The idea here is the pool will at most be off for 1 hour after power is restored.
Depending on how the pool works you might not need to keep turning it off (i.e. if it doesn’t remember it was on before the power outage).
I think we missed the easiest solution to all of this?
Get a cheap UPS and forget about power outages!
edit:
Just re-read your original post and realized — you apparently live in an area where you have power outages that take ages to be fixed?
So I guess my proposed solution wouldn´t work for you, because (depending what you hook up to the UPS) the max. this will run your server is probably an hour or so.
I am not sure how a UPS would solve the problem, even if the outages were shorter.

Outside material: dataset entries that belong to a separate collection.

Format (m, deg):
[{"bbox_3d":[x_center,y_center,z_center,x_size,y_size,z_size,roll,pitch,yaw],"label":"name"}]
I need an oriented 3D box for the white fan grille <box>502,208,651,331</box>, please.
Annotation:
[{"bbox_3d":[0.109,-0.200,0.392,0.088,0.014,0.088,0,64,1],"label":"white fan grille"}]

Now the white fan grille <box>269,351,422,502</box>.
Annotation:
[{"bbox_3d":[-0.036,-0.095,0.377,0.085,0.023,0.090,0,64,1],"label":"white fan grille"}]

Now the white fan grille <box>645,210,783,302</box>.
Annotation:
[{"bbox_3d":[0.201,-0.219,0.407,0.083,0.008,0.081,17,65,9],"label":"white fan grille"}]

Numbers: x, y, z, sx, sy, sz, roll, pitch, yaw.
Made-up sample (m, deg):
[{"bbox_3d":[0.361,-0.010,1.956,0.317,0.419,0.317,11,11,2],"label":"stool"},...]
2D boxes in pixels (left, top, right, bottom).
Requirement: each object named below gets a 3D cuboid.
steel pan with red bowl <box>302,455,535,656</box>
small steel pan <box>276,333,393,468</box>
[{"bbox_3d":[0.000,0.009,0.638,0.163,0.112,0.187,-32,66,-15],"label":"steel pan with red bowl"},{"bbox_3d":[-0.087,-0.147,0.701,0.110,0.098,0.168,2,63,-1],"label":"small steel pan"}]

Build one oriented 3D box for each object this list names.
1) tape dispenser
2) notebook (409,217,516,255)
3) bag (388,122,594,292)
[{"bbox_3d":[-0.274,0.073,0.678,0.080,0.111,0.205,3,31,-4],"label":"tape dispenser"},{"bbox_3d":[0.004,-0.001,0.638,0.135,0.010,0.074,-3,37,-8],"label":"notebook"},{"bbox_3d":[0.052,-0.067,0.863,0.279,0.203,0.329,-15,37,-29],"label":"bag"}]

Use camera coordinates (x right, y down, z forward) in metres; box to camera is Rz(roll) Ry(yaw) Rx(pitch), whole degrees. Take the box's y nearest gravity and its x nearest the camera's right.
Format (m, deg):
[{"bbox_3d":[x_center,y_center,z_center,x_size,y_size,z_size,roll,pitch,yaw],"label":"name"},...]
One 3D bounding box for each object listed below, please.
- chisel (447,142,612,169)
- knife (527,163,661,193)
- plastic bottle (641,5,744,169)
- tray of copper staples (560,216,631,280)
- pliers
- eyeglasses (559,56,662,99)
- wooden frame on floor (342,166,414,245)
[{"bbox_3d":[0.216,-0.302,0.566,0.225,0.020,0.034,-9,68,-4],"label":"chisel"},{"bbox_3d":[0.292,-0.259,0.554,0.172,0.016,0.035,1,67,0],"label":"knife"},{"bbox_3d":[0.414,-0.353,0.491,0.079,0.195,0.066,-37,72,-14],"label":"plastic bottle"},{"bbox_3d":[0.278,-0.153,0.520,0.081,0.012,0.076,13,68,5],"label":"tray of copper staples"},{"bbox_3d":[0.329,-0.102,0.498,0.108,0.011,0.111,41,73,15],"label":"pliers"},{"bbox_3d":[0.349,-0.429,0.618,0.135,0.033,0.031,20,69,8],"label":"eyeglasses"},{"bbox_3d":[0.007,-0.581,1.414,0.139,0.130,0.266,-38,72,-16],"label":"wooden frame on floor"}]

Since it wouldn’t be sufficient to put the HA server on UPS power, you would also need the pool system on UPS - otherwise when power returns you still need rules to send commands to turn on the pool system - hence you are no better off than letting HA restart and sending the commands when its back online.
HA servers (by itself) are generally low-power, so using (or making ) a decent ups with hours of uptime isn’t too hard. If running on Pi simple 12V 12AH battery will last long time. You don’t have to go “12V → 230V → 5V”, just “12V → 5V” will do. Just one of options is THIS. It’s what i use, together with step-up module to 19V (my Intel nuc wants 19V). It’s even easier if you buy mini PC which runs on 12V
Having “only HA” on UPS can help, since you can create automations in a way that HA knows that power is out and it delays automation until power restores.
Other option is to create “input boolean” helper which automation will set when start, say, Roomba. Then another automation resets it, say, at midnight. By checking this input boolean you’ll know if Roomba has been running today or not.
Agreed. I didn’t come across one which wouldn’t work without ground. Not that’s a good idea, but it’s not that it wouldn’t work. Honestly, i really don’t see why… ground is for protection only.
True, if you have power outages that last minutes or even hours.
I live in a part of the world, where we had 5 or 6 power outages in the last 25 years.
All except one (which took about 1.5 h) only lasted a max. of 5 seconds.
So I guess you could be unlucky, that the automation would be started exactly in those 5 seconds - but that’s like winning the lottery isn’t it?
But as I said - not a solution if you have a grid that goes for such a long time.
But even under those circumstances it may still make sense to use a UPS, to avoid an uncontrolled stop of the HA server when the power goes?